We have seen the future, and it sucks.

Karzai’s Reaction to the ‘Kill Team’ Photos

31st March 2011

Read it.

Karzai’s angry reaction is understandable. The deliberate killing of innocent civilians is a despicable act and a setback to winning the battle of hearts and minds. Such incidents fuel anti-American sentiments, serve Taliban and al-Qaeda propaganda, and make General Petraeus’ population-centric counterinsurgency efforts more difficult. Karzai is also right to pressure the coalition forces to do more to avoid civilian casualties in anti-Taliban air strikes. But the irony is that Karzai’s criticism of civilian casualties is only directed at the U.S. and allied forces, not against the Taliban.
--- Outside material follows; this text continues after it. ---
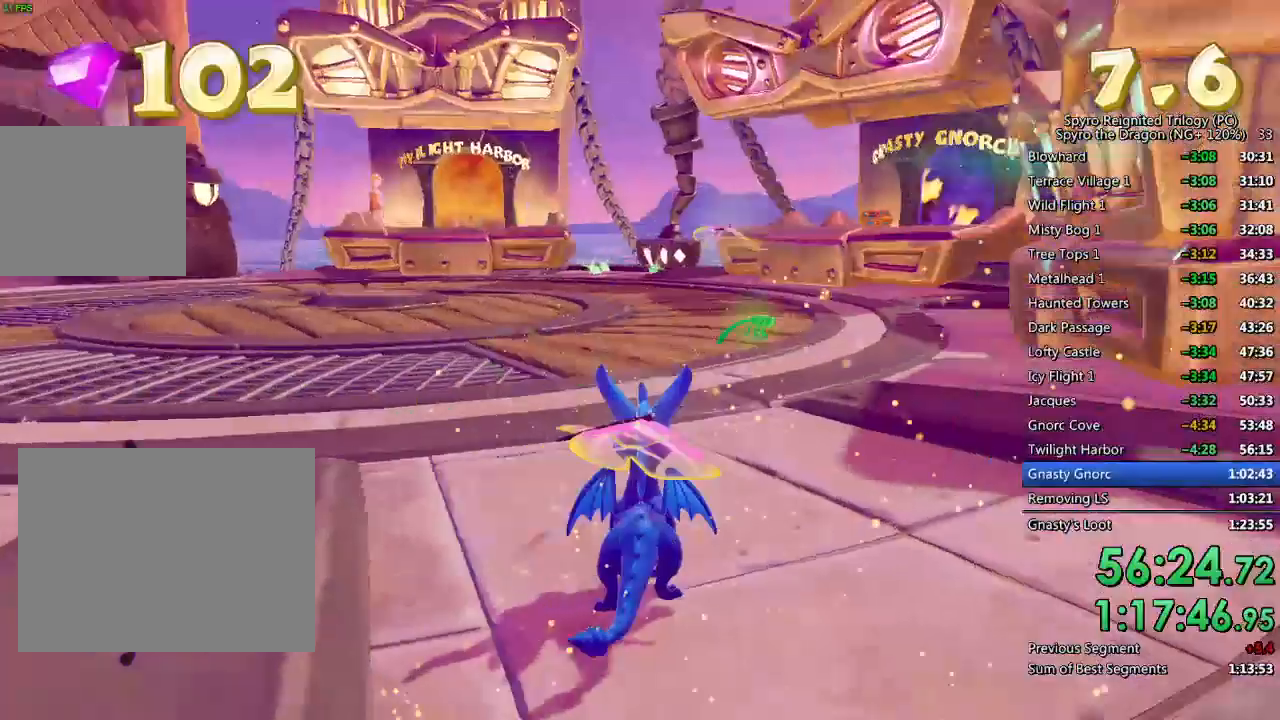
{"buttons": ["SQUARE"], "left_stick": "up", "right_stick": "center", "events": [[67, "left_stick", "up"], [267, "SQUARE", "down"]]}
According to the U.N, the Taliban were responsible for 75 percent of civilian deaths last year. Deaths caused by the Afghan government and foreign forces were 16 percent, down by 26 percent from 2009. But the public perception in Afghanistan is that U.S. troops are responsible for most of civilians killed. This is because President Karzai regularly lashes out at the United States, but refuses to blame the Taliban for civilian casualties. Government officials even do not use the term Taliban, and instead use vague terms such as “enemies of Afghanistan” and most recently “disgruntled brothers.” Indeed, in the same speech on Wednesday, Karzai thanked Taliban leader Mullah Omar, who has reportedly said that his forces are not involved in burning schools and attacking public places.

Perhaps the Let’s Spread Democracy Everywhere people will eventually realize that expecting gratitude from a Muslim is like expecting mercy from a snake. We should be destroying their ability to annoy us, and letting them do what they choose to with what’s left.

One Response to “Karzai’s Reaction to the ‘Kill Team’ Photos”

  1. RealRick Says:

    Lets start a list of wars that were successfully executed the way we are doing in Afghanistan:

    Since I can’t think of any, it won’t surprise me if this list stays blank. Washington is notorious for believing that history doesn’t matter; that they can define a new strategy that never existed before and it will be wildly successful. Most people learn from their mistakes. The Crust is not made up of “most people”, by definition.

    Just to add to that, showing your ‘soft’ side by persecuting your own troops will never cause your enemy or your friends to like you. Didn’t work in Vietnam, didn’t work in Iraq, won’t work in Afghanistan, and won’t work in Libya or any other sewer you decide to wade into.

    “War is all hell.” Learn it, live it.